__Selected text__.
CERTIFICATE OF AMENDMENT

TO THE AMENDED AND RESTATED CERTIFICATE OF INCORPORATION
TO INCREASE AUTHORIZED COMMON STOCK TO 300 MILLION SHARES

 

Net Element, Inc. (the “Corporation”), a corporation organized and existing under the General Corporation Law of the State of Delaware, hereby certifies as follows:

 

1.            The Corporation filed its original Certificate of Incorporation with the Secretary of State of the State of Delaware on October 2, 2012 (the “Original Certificate”).

 

2.            The Corporation amended and restated the Original Certificate by filing the Corporation’s Amended and Restated Certificate of Incorporation with the Secretary of State of the State of Delaware on October 2, 2012 (the “Amended and Restated Certificate”).

3.            The Corporation further amended the Amended and Restated Certificate by filing an amendment thereto with the Secretary of State of the State of Delaware on December 5, 2013.

__Information__.

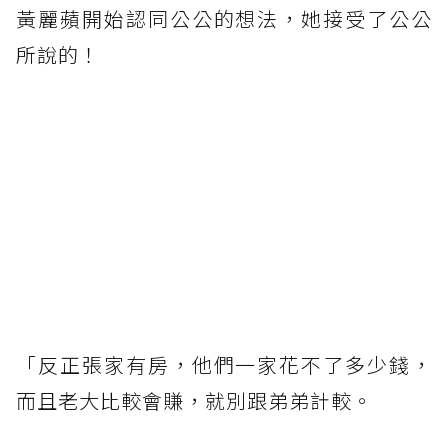
黃麗蘋開始認同公公的想法，她接受了公公
所說的！
「反正張家有房，他們一家花不了多少錢，
而且老大比較會賺，就別跟弟弟計較。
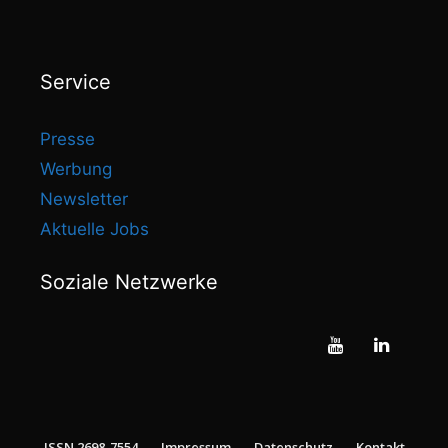
Service
Presse
Werbung
Newsletter
Aktuelle Jobs
Soziale Netzwerke
ISSN 2698-7554
Impressum
Datenschutz
Kontakt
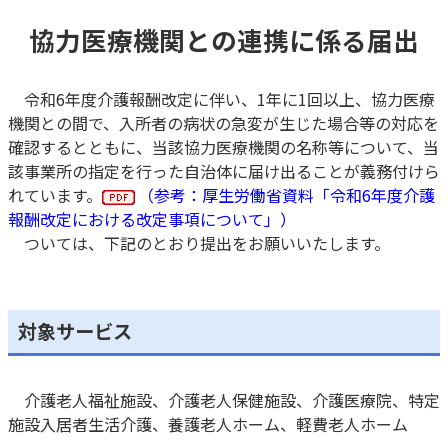
協力医療機関との連携に係る届出
令和6年度介護報酬改定に伴い、1年に1回以上、協力医療
機関との間で、入所者の病状の急変が生じた場合等の対応を
確認するとともに、当該協力医療機関の名称等について、当
該事業所の指定を行った自治体に届け出ることが義務付けら
れています。
（参考：厚生労働省資料「令和6年度介護
報酬改定における改定事項について」）
ついては、下記のとおり提出をお願いいたします。
対象サービス
介護老人福祉施設、介護老人保健施設、介護医療院、特定
施設入居者生活介護、養護老人ホーム、軽費老人ホーム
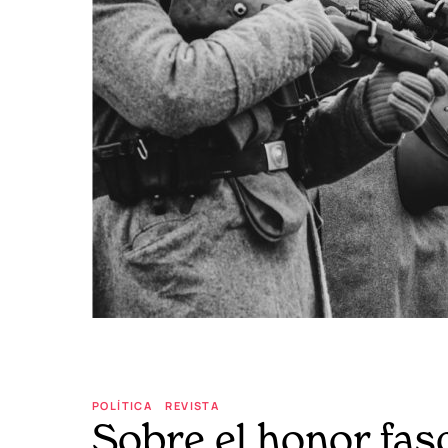
POLÍTICA
REVISTA
Sobre el honor fas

__Work instructions__. Proceed with the certificate of amendment for Net Element, Inc., beginning after its final numbered paragraph. The listing is drawn from a separate source.

__Exercise response__.
 

4.            The Corporation further amended the Amended and Restated Certificate, as amended, by filing an amendment thereto with the Secretary of State of the State of Delaware on December 16, 2014.

 

5.            The Corporation further amended the Amended and Restated Certificate, as amended, by filing the Certificate of Designations, Preferences and Rights of Series A Convertible Preferred Stock with the Secretary of State of the State of Delaware on April 30, 2015 (together with the Amended and Restated Certificate, as amended, the “Certificate.”)

 

6.            This Certificate of Amendment amends the provisions of the Certificate.

 

7.            Article IV Section A of the Certificate is hereby amended and restated in its entirety to be and read as follows:

 

ARTICLE IV : A. The total number of shares of all classes of stock which the Corporation shall have authority to issue is 301,000,000 shares consisting of:

 

1. 300,000,000 shares of Common Stock, with a par value of $0.0001 per share (the “Common Stock”); and

 

2. 1,000,000 shares of Preferred Stock, with a par value of $0.01 per share (the “Preferred Stock”).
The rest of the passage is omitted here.